The food on your plate determines your heart disease risk significantly more than the genes you inherited from your parents.
Unfortunately, many people believe that they inherit their cardiovascular health genetically, and make statements like, “Heart disease runs in my family.” The truth is that only 2-3% of the population actually inherits genetic abnormalities that require pharmaceutical medication (5).
The remaining 97-98% can control their cardiovascular health using a diet low in animal products and high in cholesterol-lowering foods.
Low-Carbohydrate and Ketogenic Diets Increase Your Risk for Heart Disease
Many medical professionals encourage their patients to eat a low-carbohydrate, high-fat diet, asserting that it is cardioprotective. Not only is this information misleading, it’s flat out wrong.
Much of the recommendations to eat a low-carbohydrate diet come from short-term studies that demonstrate how low-carbohydrate and ketogenic diets can significantly reduce your LDL cholesterol (the “bad” cholesterol) (6–14).
While it is true that low-carbohydrate diets can reduce your LDL cholesterol, this only happens when it is accompanied by weight loss. For people that don’t lose weight, low-carbohydrate diets either have no effect on, or increase, your LDL cholesterol level.
To put it plainly – your LDL cholesterol level can drop when eating a low-carbohydrate diet, but only if you lose weight in the process. If you don’t lose weight, your LDL cholesterol level is likely to increase dramatically.

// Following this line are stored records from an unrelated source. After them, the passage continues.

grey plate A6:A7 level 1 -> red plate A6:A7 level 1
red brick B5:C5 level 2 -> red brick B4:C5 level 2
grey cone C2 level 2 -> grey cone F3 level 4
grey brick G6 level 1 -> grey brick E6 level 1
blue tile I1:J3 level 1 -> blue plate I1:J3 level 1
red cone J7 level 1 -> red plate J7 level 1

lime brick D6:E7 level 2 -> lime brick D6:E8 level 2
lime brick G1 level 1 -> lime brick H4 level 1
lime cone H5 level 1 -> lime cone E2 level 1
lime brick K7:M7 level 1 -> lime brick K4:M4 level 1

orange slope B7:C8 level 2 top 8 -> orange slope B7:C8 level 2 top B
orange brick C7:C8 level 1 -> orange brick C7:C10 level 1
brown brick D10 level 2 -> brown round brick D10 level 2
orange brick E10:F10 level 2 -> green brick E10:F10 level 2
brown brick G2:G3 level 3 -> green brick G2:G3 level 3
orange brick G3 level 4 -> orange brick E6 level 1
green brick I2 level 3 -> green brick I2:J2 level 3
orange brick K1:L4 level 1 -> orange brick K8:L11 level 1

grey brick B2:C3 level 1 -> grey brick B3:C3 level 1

Unfortunately, studies that advocate a low-carbohydrate diet for improved cardiovascular health are often fraught with errors, including conflicts of interest, short-term study design, statistical bias, and misleading language.
Nutrition recommendations generally are not made with your best interest at heart. It’s sad but true that big money dictates food policy, which influences public health recommendations immensely.
Dr. Michael Greger of Nuritionfacts.org covers an example of this in a series of videos that show how beef and dairy lobbies intentionally design misleading studies to ensure that consumers continue to buy their products.
In addition, the egg board publishes patently false and misleading claims to encourage people to continue to eat eggs (15–19). They publish statements like the following:
The reason why doctors advocate either a low-carbohydrate diet or a ketogenic diet is because they are effective at promoting weight loss in obese and overweight patients.
Because weight loss reduces LDL cholesterol, doctors are quick to recommend low-carbohydrate diets as a means of promoting quick metabolic improvements to avoid death in the short-term.
Low-carbohydrate and ketogenic diets are short-term solutions that promote rapid weight loss and improved biomarkers, however in the long-term these low-carbohydrate diets become serious medical liabilities.
Although low-carbohydrate diets may help patients lose weight and drop LDL cholesterol in the first few months, these patients often eventually suffer from increased cholesterol levels, insulin resistance, low energy, weight gain, atherosclerosis, heart disease, and increased risk for all-cause mortality (death from all causes) (12,20–26).
In addition, low-carbohydrate, high-protein diets negate improvements in insulin sensitivity, which significantly increases your risk for all chronic disease.
Heart Disease Starts on Your Plate
Cholesterol is only found in animal products, including meat, poultry, fish, dairy and eggs. Plant foods do not contain cholesterol.
Many people believe that eating cholesterol-containing foods does not increase your blood cholesterol, but this is only the case in people who already have high cholesterol.
In studies involving people with low cholesterol levels, eating cholesterol-rich animal foods leads to a measurable increase in blood cholesterol in the first few hours following a single meal.
These studies clearly show that cholesterol-rich foods increase your blood cholesterol. However, performing studies in people already consuming large amounts of cholesterol on a daily basis makes it difficult to measure meal-to-meal changes in blood cholesterol.
Studying people with high cholesterol at baseline is one way that special interest groups hide the truth about what cholesterol-rich foods do to your blood.